I have my current account and mortgage with NIB and for convenience want to open a savings account.  For some weird reason I have to make an appointment with a Financial Adviser!!  I recently opened a fixed term account with Anglo - just filled in the form and popped it in the post (with supporting docs)!  Do NIB not want my business?


----------



## my2leftfeet (22 Apr 2008)

They have a number of new accounts [prestige?] ... so may be trying to sell you one of those.


----------



## Erasure (22 Apr 2008)

NIB are probably going to lose alot of business with their procedures for opening bank accounts and applying for loans.  I know we went with Halifax for a car loan after attempting to fill in a ridiculous form to apply for a loan with NIB - i also decided not to open a current account with them for the same reason


----------



## oldtimer (22 Apr 2008)

Why are  you going to NIB to open a savings account? Remember you get no thanks for showing loyalty to a bank. From what I know their savings rates are not attractive. The best is their wrongly worded ''regular saver account'' which currently pays 4.50% up to €50,000 - and I think they intend reducing that rate on 30th April. Have a look at the best buys on this forum and you will see there are better rates. Don't let them talk you into something you can get better elsewhere.


----------



## Fanny (22 Apr 2008)

However, investing a lump sum into a savings account with them carries the lowest risk compared to the Irish banks where you will only get 90% back. I know about Northern Rock but some of us prefer walking into a branch. They play it very safe with all the documents they ask for alright. Just in the middle of opening a current Easy Trade account with them. Hope they don't put all the information on a laptops now and have them stolen!
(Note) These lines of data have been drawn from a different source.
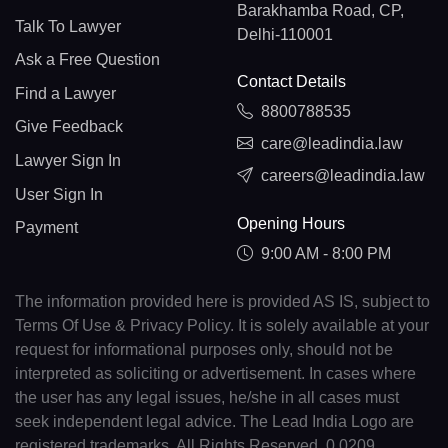
Barakhamba Road, CP,
Talk To Lawyer
Delhi-110001
Ask a Free Question
Contact Details
Find a Lawyer
8800788535
Give Feedback
care@leadindia.law
Lawyer Sign In
careers@leadindia.law
User Sign In
Opening Hours
Payment
9:00 AM - 8:00 PM
The information provided here is provided AS IS, subject to
Terms Of Use & Privacy Policy. It is solely available at your
request for informational purposes only, should not be
interpreted as soliciting or advertisement. In cases where
the user has any legal issues, he/she in all cases must
seek independent legal advice. The Lead India Logo are
registered trademarks. All Rights Reserved. 0.0209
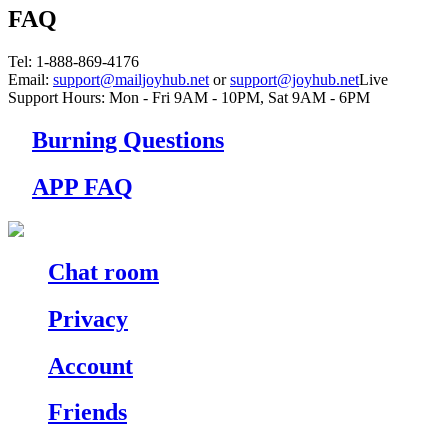
FAQ
Tel
: 1-888-869-4176
Email
:
support@mailjoyhub.net
or
support@joyhub.net
Live
Support Hours:
Mon - Fri 9AM - 10PM
,
Sat 9AM - 6PM
Burning Questions
APP FAQ
Chat room
Privacy
Account
Friends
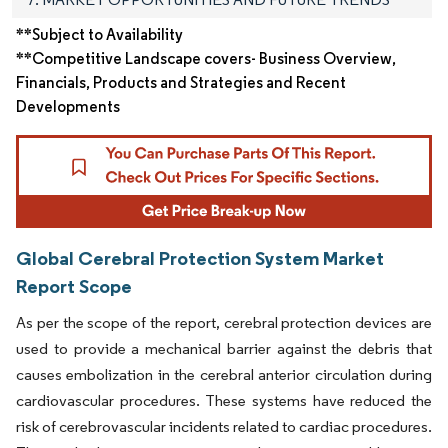
**Subject to Availability
**Competitive Landscape covers- Business Overview,
Financials, Products and Strategies and Recent
Developments
Global Cerebral Protection System Market
Report Scope
As per the scope of the report, cerebral protection devices are
used to provide a mechanical barrier against the debris that
causes embolization in the cerebral anterior circulation during
cardiovascular procedures. These systems have reduced the
risk of cerebrovascular incidents related to cardiac procedures.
I understand the concerns...

Fanny


----------



## homer911 (23 Apr 2008)

Just back from the bank

I already have current account and custody account, but need to have ready access to money in order to buy additional shares and didnt want to leave it in my current account.  They also have an online mechanism of alerting you if you have insufficient funds in your current account on any given day - they give you time to lodge money to your current account on the day (transfer from savings account?) to avoid going overdrawn

I dont plan on putting big money in the account, and yes, I was told the rate will drop to 3% on 1st May.

While its nice to actually be treated like a customer, I would much prefer to just fill out a form and drop it in their letterbox or in the post


----------



## Alex (23 Apr 2008)

i closed my nib savings account a couple of years ago due to the terrible interest rate. tbh, i'm glad that i did.


----------